**作業指示**
「Views of one」を含む行から「-0.010235, 0.995910, -1.634548]]」を含む行までを、一字一句違えずに書き写してください。画像は解答に含めないでください。

**作業用データ**
..............................

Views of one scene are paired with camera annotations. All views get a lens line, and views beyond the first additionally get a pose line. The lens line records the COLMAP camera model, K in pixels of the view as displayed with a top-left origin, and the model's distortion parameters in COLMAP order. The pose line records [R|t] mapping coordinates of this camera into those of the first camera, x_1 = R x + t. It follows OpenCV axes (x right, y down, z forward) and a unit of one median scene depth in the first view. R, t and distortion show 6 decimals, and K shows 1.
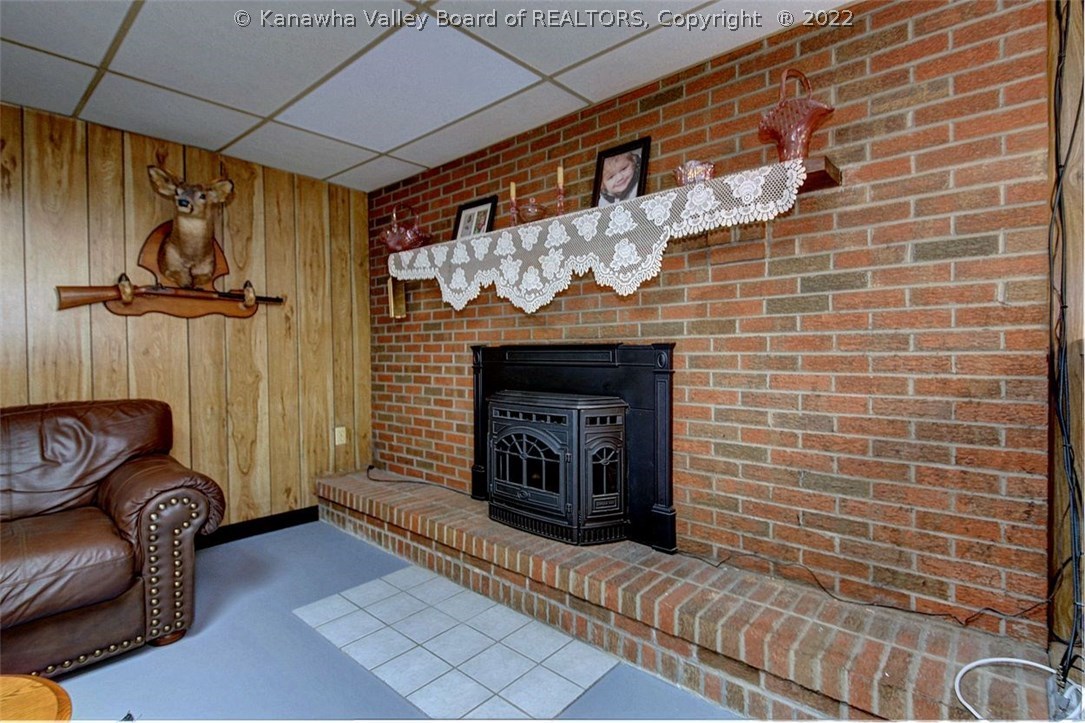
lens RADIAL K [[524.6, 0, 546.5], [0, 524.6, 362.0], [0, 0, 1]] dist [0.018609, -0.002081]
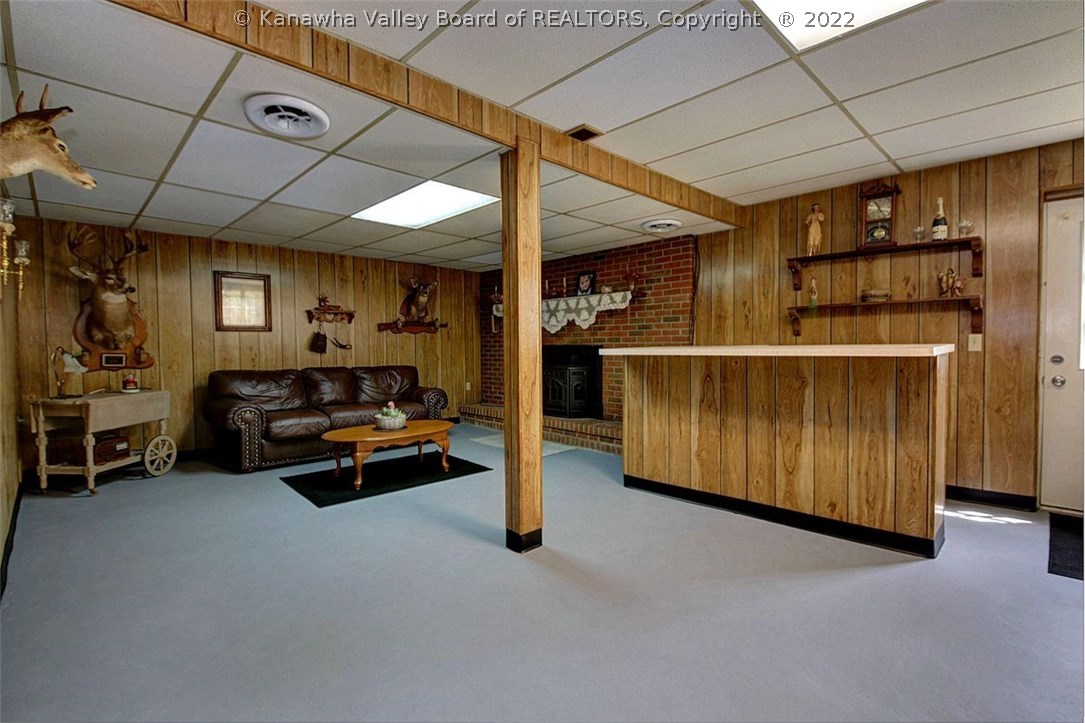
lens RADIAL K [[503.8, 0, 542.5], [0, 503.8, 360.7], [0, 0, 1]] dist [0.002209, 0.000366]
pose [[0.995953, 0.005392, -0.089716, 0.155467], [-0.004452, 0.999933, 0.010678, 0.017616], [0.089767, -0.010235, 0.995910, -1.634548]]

..............................

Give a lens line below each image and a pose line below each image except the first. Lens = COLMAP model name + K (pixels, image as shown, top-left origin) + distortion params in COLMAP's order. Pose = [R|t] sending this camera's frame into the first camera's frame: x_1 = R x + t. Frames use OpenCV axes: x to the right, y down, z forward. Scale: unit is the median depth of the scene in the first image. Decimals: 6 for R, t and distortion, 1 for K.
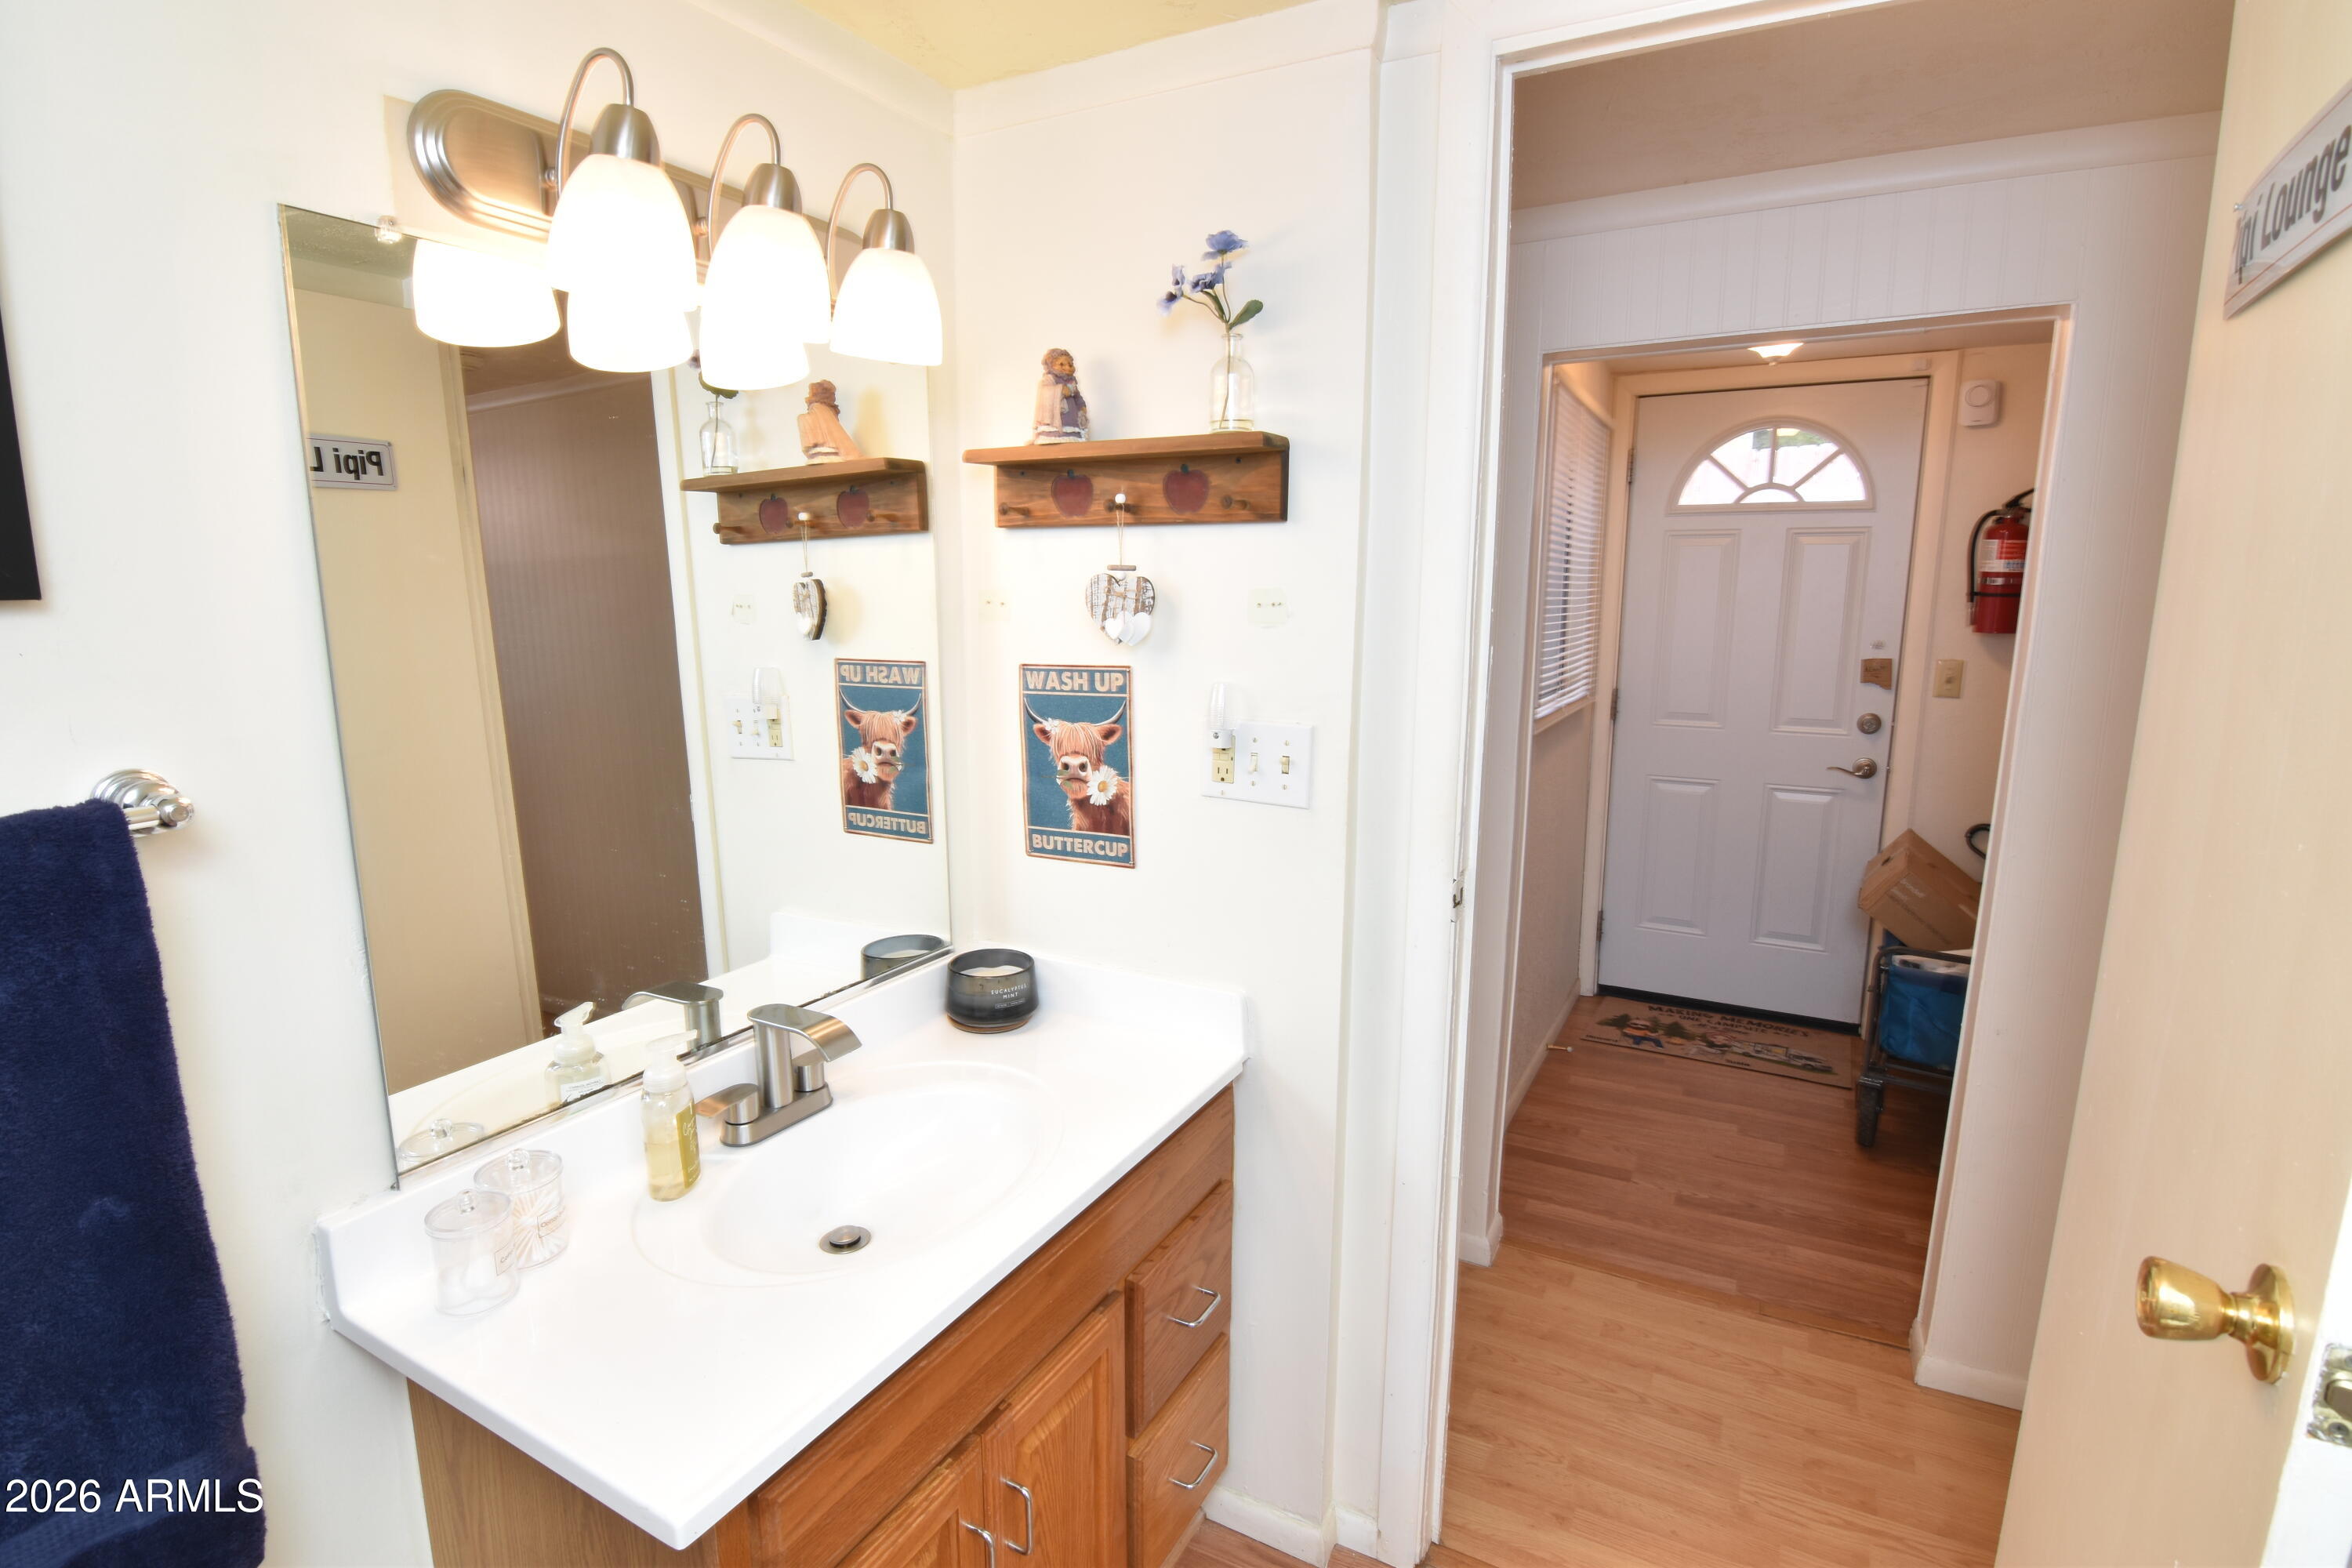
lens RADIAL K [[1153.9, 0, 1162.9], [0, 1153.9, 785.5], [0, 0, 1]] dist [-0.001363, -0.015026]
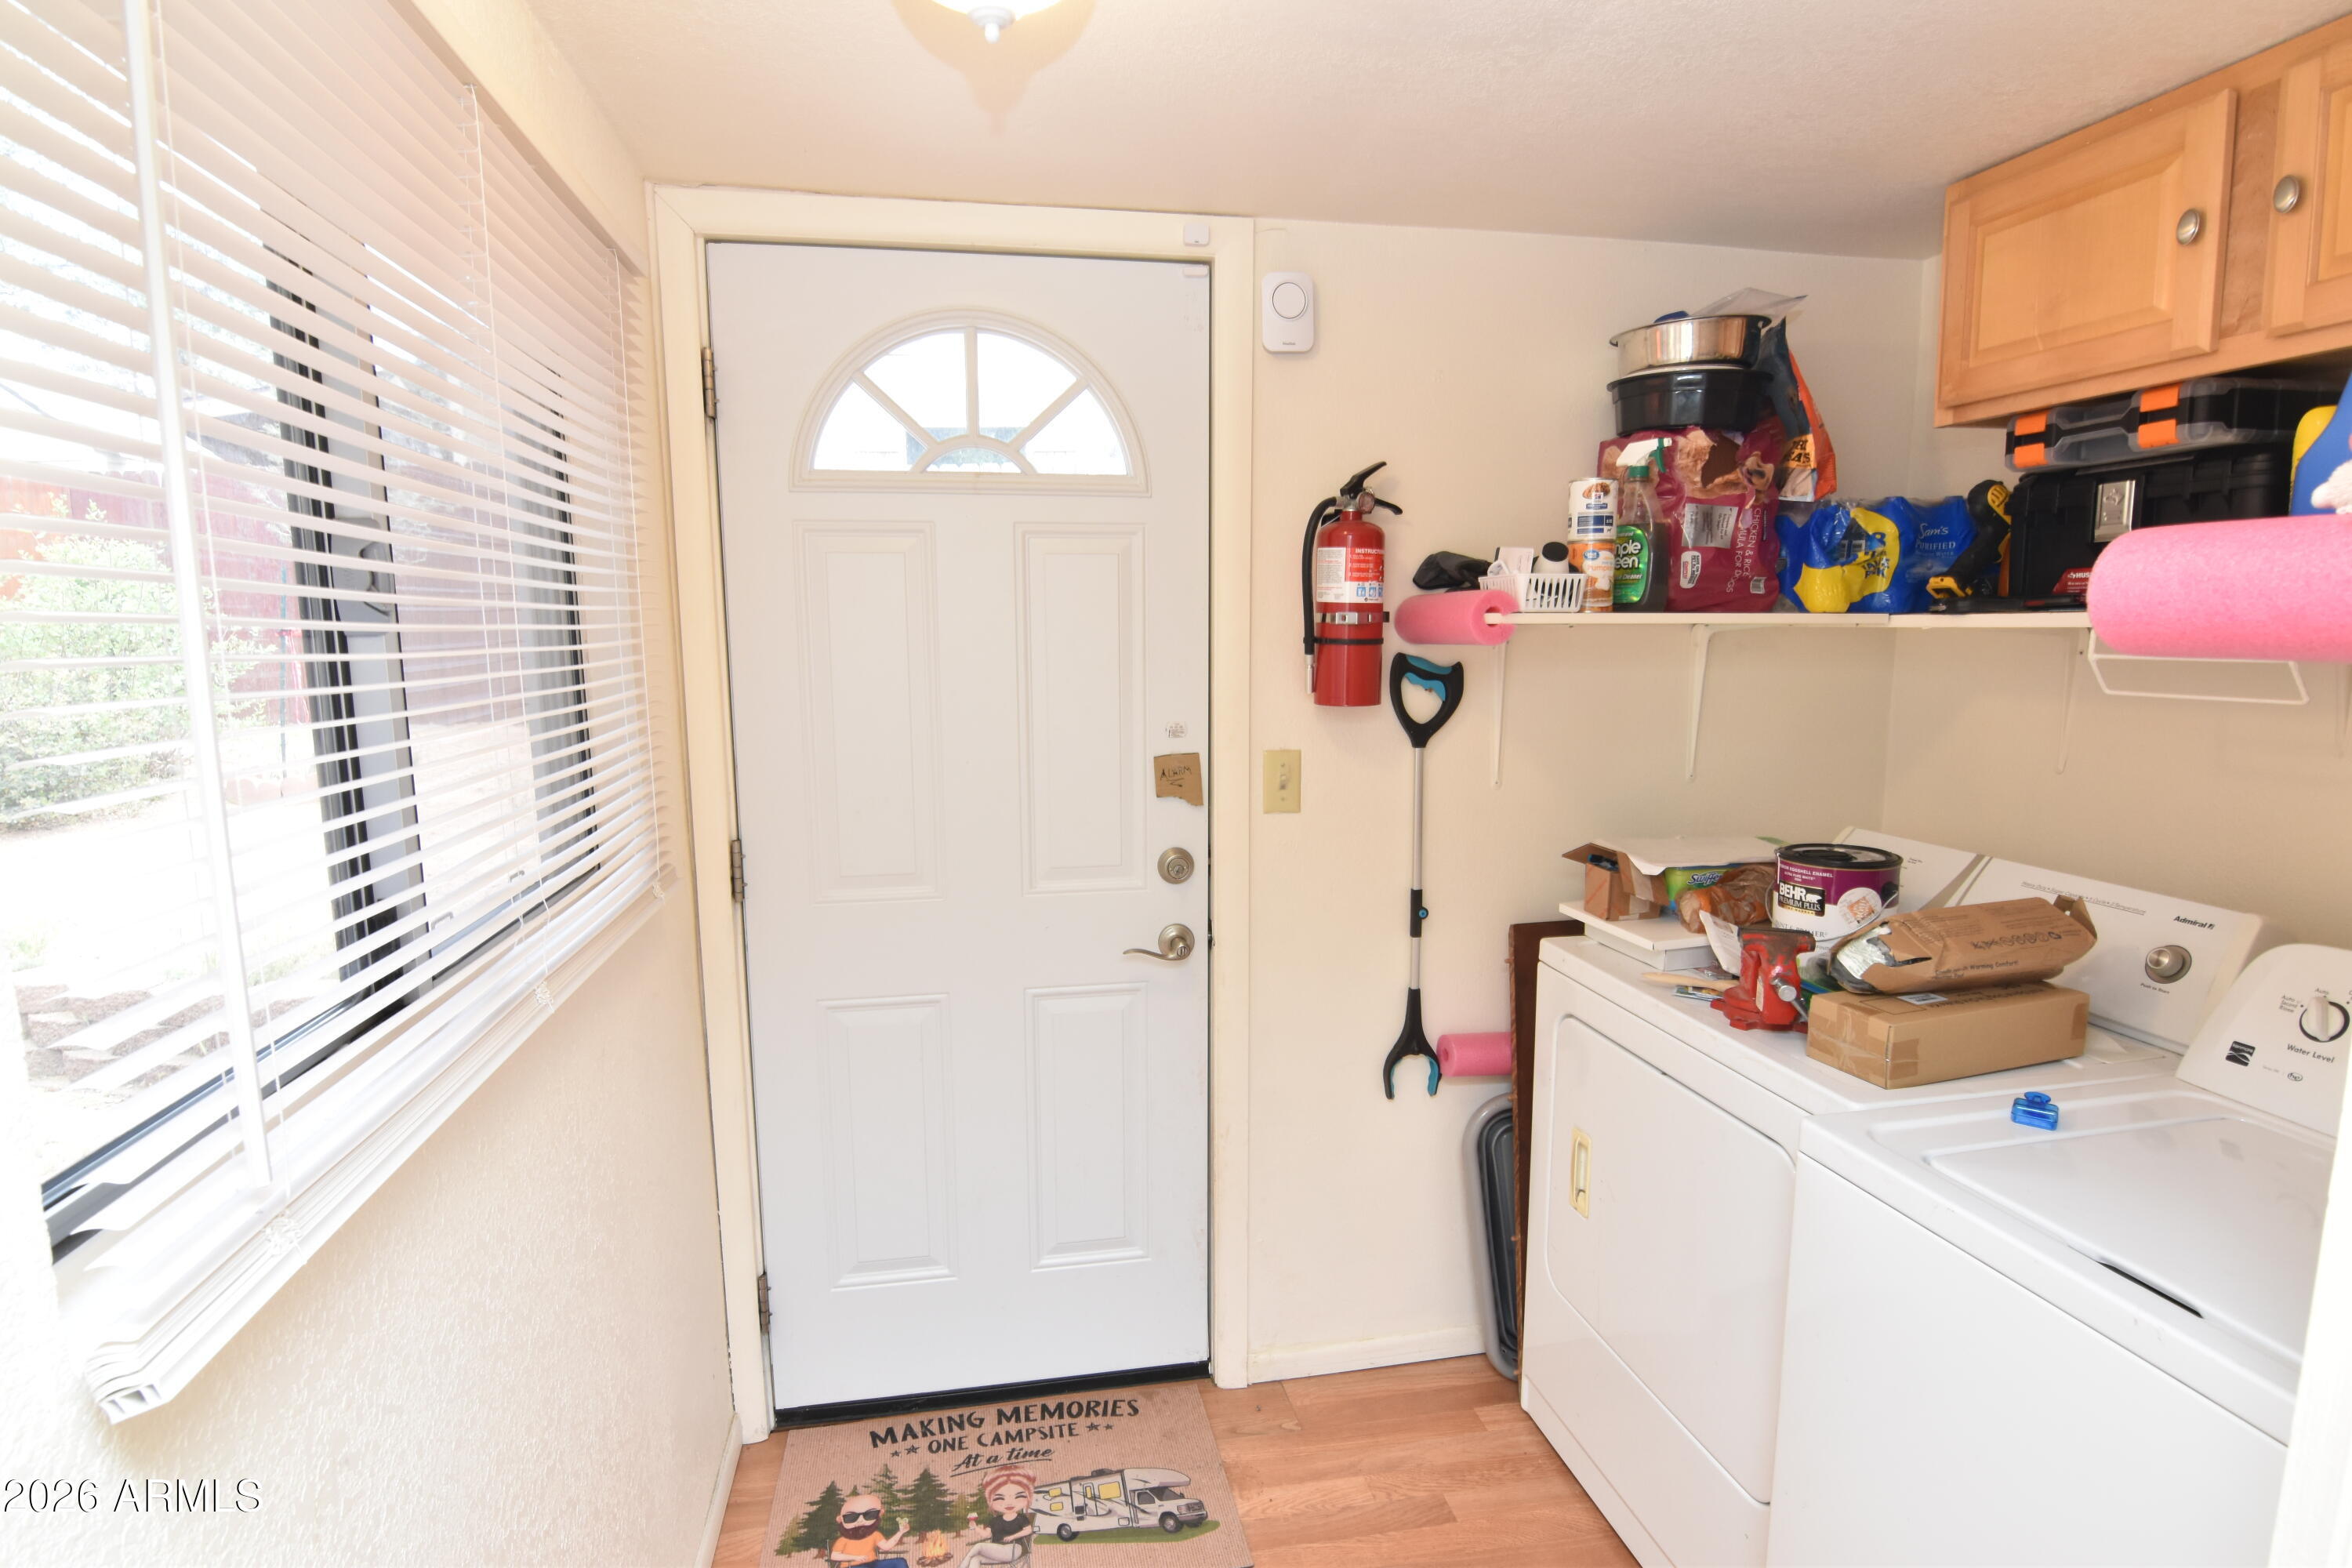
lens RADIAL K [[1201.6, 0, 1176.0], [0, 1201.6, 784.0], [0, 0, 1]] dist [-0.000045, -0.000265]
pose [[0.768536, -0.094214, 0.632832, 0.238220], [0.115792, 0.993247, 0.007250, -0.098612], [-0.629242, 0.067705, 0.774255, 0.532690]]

..............................

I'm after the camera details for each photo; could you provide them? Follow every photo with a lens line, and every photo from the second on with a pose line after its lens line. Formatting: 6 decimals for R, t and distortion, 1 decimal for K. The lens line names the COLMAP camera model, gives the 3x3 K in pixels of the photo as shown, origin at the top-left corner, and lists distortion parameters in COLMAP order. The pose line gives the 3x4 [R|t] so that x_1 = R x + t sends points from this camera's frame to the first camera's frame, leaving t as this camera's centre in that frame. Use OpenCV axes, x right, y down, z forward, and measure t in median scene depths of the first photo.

..............................

**作業の解答**
Views of one scene are paired with camera annotations. All views get a lens line, and views beyond the first additionally get a pose line. The lens line records the COLMAP camera model, K in pixels of the view as displayed with a top-left origin, and the model's distortion parameters in COLMAP order. The pose line records [R|t] mapping coordinates of this camera into those of the first camera, x_1 = R x + t. It follows OpenCV axes (x right, y down, z forward) and a unit of one median scene depth in the first view. R, t and distortion show 6 decimals, and K shows 1.
lens RADIAL K [[524.6, 0, 546.5], [0, 524.6, 362.0], [0, 0, 1]] dist [0.018609, -0.002081]
lens RADIAL K [[503.8, 0, 542.5], [0, 503.8, 360.7], [0, 0, 1]] dist [0.002209, 0.000366]
pose [[0.995953, 0.005392, -0.089716, 0.155467], [-0.004452, 0.999933, 0.010678, 0.017616], [0.089767, -0.010235, 0.995910, -1.634548]]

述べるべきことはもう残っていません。